(Stored data)
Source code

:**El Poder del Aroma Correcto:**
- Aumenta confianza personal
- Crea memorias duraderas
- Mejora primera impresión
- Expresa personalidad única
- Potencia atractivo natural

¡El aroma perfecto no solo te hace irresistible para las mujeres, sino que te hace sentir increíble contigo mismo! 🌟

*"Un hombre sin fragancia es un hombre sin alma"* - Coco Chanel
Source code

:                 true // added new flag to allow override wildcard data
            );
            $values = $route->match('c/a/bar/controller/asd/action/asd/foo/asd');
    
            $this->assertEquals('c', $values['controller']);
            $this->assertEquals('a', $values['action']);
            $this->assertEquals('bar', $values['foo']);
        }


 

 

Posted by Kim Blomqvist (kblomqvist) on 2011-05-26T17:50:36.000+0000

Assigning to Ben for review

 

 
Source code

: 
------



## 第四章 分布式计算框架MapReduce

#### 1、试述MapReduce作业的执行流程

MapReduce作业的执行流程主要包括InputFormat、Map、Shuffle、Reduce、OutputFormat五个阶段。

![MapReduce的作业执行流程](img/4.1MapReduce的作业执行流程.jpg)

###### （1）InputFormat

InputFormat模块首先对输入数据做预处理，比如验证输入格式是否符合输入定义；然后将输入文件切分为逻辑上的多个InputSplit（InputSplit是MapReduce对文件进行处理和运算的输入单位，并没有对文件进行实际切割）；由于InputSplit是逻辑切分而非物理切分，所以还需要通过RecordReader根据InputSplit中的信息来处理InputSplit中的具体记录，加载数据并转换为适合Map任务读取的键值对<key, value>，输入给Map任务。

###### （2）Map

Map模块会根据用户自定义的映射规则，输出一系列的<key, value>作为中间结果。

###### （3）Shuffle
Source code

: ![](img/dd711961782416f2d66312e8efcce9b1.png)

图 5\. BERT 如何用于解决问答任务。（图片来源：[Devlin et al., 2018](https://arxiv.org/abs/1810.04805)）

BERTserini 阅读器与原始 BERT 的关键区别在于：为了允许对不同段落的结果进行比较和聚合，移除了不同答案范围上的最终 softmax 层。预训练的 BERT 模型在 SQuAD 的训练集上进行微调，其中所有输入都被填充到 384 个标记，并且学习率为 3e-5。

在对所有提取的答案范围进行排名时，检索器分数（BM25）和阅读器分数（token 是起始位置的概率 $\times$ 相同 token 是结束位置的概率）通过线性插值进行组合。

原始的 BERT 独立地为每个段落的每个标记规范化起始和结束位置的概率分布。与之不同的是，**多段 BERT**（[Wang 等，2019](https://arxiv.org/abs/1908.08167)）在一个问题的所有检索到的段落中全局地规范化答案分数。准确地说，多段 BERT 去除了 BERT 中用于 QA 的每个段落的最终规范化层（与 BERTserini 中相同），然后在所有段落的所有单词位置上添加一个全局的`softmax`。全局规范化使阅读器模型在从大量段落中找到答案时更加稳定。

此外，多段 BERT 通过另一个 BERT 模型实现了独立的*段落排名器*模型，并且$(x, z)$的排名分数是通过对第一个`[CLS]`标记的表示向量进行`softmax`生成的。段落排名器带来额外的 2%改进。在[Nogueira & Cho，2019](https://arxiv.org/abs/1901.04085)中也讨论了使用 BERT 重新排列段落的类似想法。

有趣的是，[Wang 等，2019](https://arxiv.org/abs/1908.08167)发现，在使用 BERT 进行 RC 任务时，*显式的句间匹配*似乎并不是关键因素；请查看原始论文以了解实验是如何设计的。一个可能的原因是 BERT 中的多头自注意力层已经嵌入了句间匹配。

**What this task involves**: What you need to do is retype all the entries exactly as written.

**Solved problem**:
Source code

:**El Poder del Aroma Correcto:**
- Aumenta confianza personal
- Crea memorias duraderas
- Mejora primera impresión
- Expresa personalidad única
- Potencia atractivo natural

¡El aroma perfecto no solo te hace irresistible para las mujeres, sino que te hace sentir increíble contigo mismo! 🌟

*"Un hombre sin fragancia es un hombre sin alma"* - Coco Chanel
Source code

:                 true // added new flag to allow override wildcard data
            );
            $values = $route->match('c/a/bar/controller/asd/action/asd/foo/asd');
    
            $this->assertEquals('c', $values['controller']);
            $this->assertEquals('a', $values['action']);
            $this->assertEquals('bar', $values['foo']);
        }


 

 

Posted by Kim Blomqvist (kblomqvist) on 2011-05-26T17:50:36.000+0000

Assigning to Ben for review

 

 
Source code

: 
------



## 第四章 分布式计算框架MapReduce

#### 1、试述MapReduce作业的执行流程

MapReduce作业的执行流程主要包括InputFormat、Map、Shuffle、Reduce、OutputFormat五个阶段。

![MapReduce的作业执行流程](img/4.1MapReduce的作业执行流程.jpg)

###### （1）InputFormat

InputFormat模块首先对输入数据做预处理，比如验证输入格式是否符合输入定义；然后将输入文件切分为逻辑上的多个InputSplit（InputSplit是MapReduce对文件进行处理和运算的输入单位，并没有对文件进行实际切割）；由于InputSplit是逻辑切分而非物理切分，所以还需要通过RecordReader根据InputSplit中的信息来处理InputSplit中的具体记录，加载数据并转换为适合Map任务读取的键值对<key, value>，输入给Map任务。

###### （2）Map

Map模块会根据用户自定义的映射规则，输出一系列的<key, value>作为中间结果。

###### （3）Shuffle
Source code

: ![](img/dd711961782416f2d66312e8efcce9b1.png)

图 5\. BERT 如何用于解决问答任务。（图片来源：[Devlin et al., 2018](https://arxiv.org/abs/1810.04805)）

BERTserini 阅读器与原始 BERT 的关键区别在于：为了允许对不同段落的结果进行比较和聚合，移除了不同答案范围上的最终 softmax 层。预训练的 BERT 模型在 SQuAD 的训练集上进行微调，其中所有输入都被填充到 384 个标记，并且学习率为 3e-5。

在对所有提取的答案范围进行排名时，检索器分数（BM25）和阅读器分数（token 是起始位置的概率 $\times$ 相同 token 是结束位置的概率）通过线性插值进行组合。

原始的 BERT 独立地为每个段落的每个标记规范化起始和结束位置的概率分布。与之不同的是，**多段 BERT**（[Wang 等，2019](https://arxiv.org/abs/1908.08167)）在一个问题的所有检索到的段落中全局地规范化答案分数。准确地说，多段 BERT 去除了 BERT 中用于 QA 的每个段落的最终规范化层（与 BERTserini 中相同），然后在所有段落的所有单词位置上添加一个全局的`softmax`。全局规范化使阅读器模型在从大量段落中找到答案时更加稳定。

此外，多段 BERT 通过另一个 BERT 模型实现了独立的*段落排名器*模型，并且$(x, z)$的排名分数是通过对第一个`[CLS]`标记的表示向量进行`softmax`生成的。段落排名器带来额外的 2%改进。在[Nogueira & Cho，2019](https://arxiv.org/abs/1901.04085)中也讨论了使用 BERT 重新排列段落的类似想法。

有趣的是，[Wang 等，2019](https://arxiv.org/abs/1908.08167)发现，在使用 BERT 进行 RC 任务时，*显式的句间匹配*似乎并不是关键因素；请查看原始论文以了解实验是如何设计的。一个可能的原因是 BERT 中的多头自注意力层已经嵌入了句间匹配。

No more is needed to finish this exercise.